*** Block opens ***
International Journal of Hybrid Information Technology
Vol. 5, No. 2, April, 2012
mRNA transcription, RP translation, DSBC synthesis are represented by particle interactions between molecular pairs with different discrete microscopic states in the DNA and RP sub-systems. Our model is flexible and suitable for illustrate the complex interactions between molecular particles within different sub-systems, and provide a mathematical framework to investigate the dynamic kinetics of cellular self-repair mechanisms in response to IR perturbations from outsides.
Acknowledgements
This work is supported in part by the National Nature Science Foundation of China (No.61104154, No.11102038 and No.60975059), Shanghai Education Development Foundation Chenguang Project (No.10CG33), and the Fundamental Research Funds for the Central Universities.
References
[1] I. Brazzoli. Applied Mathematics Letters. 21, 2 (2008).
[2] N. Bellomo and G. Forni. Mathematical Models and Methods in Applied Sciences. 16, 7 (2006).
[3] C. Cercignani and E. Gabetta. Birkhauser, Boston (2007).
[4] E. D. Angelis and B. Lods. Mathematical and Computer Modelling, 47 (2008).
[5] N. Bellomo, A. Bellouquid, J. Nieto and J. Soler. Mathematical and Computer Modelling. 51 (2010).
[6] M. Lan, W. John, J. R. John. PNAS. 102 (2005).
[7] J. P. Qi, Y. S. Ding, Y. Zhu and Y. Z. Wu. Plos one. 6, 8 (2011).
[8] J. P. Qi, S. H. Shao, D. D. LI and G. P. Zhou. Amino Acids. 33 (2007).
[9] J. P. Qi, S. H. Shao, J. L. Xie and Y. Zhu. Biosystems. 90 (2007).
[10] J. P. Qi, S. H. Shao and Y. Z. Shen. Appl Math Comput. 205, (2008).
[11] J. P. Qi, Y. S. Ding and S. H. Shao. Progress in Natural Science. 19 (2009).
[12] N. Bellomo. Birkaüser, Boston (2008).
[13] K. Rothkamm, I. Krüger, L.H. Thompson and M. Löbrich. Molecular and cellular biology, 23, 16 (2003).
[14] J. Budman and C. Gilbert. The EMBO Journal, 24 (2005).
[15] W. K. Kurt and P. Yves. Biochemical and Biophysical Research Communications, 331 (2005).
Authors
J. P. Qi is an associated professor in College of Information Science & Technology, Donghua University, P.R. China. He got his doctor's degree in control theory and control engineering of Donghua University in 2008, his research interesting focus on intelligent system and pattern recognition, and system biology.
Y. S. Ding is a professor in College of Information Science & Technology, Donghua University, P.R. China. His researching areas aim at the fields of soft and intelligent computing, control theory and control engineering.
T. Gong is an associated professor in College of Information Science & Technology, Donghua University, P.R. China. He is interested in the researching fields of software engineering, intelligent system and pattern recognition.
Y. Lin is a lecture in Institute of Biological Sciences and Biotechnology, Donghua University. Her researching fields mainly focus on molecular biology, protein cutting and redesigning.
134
*** Block closes ***
*Task requirements*.
Please reproduce exactly the lines above, beginning with the first and ending with the line that contains "[9] J. P. Qi, S.", and include nothing outside that range.

*Written answer*.
International Journal of Hybrid Information Technology
Vol. 5, No. 2, April, 2012
mRNA transcription, RP translation, DSBC synthesis are represented by particle interactions between molecular pairs with different discrete microscopic states in the DNA and RP sub-systems. Our model is flexible and suitable for illustrate the complex interactions between molecular particles within different sub-systems, and provide a mathematical framework to investigate the dynamic kinetics of cellular self-repair mechanisms in response to IR perturbations from outsides.
Acknowledgements
This work is supported in part by the National Nature Science Foundation of China (No.61104154, No.11102038 and No.60975059), Shanghai Education Development Foundation Chenguang Project (No.10CG33), and the Fundamental Research Funds for the Central Universities.
References
[1] I. Brazzoli. Applied Mathematics Letters. 21, 2 (2008).
[2] N. Bellomo and G. Forni. Mathematical Models and Methods in Applied Sciences. 16, 7 (2006).
[3] C. Cercignani and E. Gabetta. Birkhauser, Boston (2007).
[4] E. D. Angelis and B. Lods. Mathematical and Computer Modelling, 47 (2008).
[5] N. Bellomo, A. Bellouquid, J. Nieto and J. Soler. Mathematical and Computer Modelling. 51 (2010).
[6] M. Lan, W. John, J. R. John. PNAS. 102 (2005).
[7] J. P. Qi, Y. S. Ding, Y. Zhu and Y. Z. Wu. Plos one. 6, 8 (2011).
[8] J. P. Qi, S. H. Shao, D. D. LI and G. P. Zhou. Amino Acids. 33 (2007).
[9] J. P. Qi, S. H. Shao, J. L. Xie and Y. Zhu. Biosystems. 90 (2007).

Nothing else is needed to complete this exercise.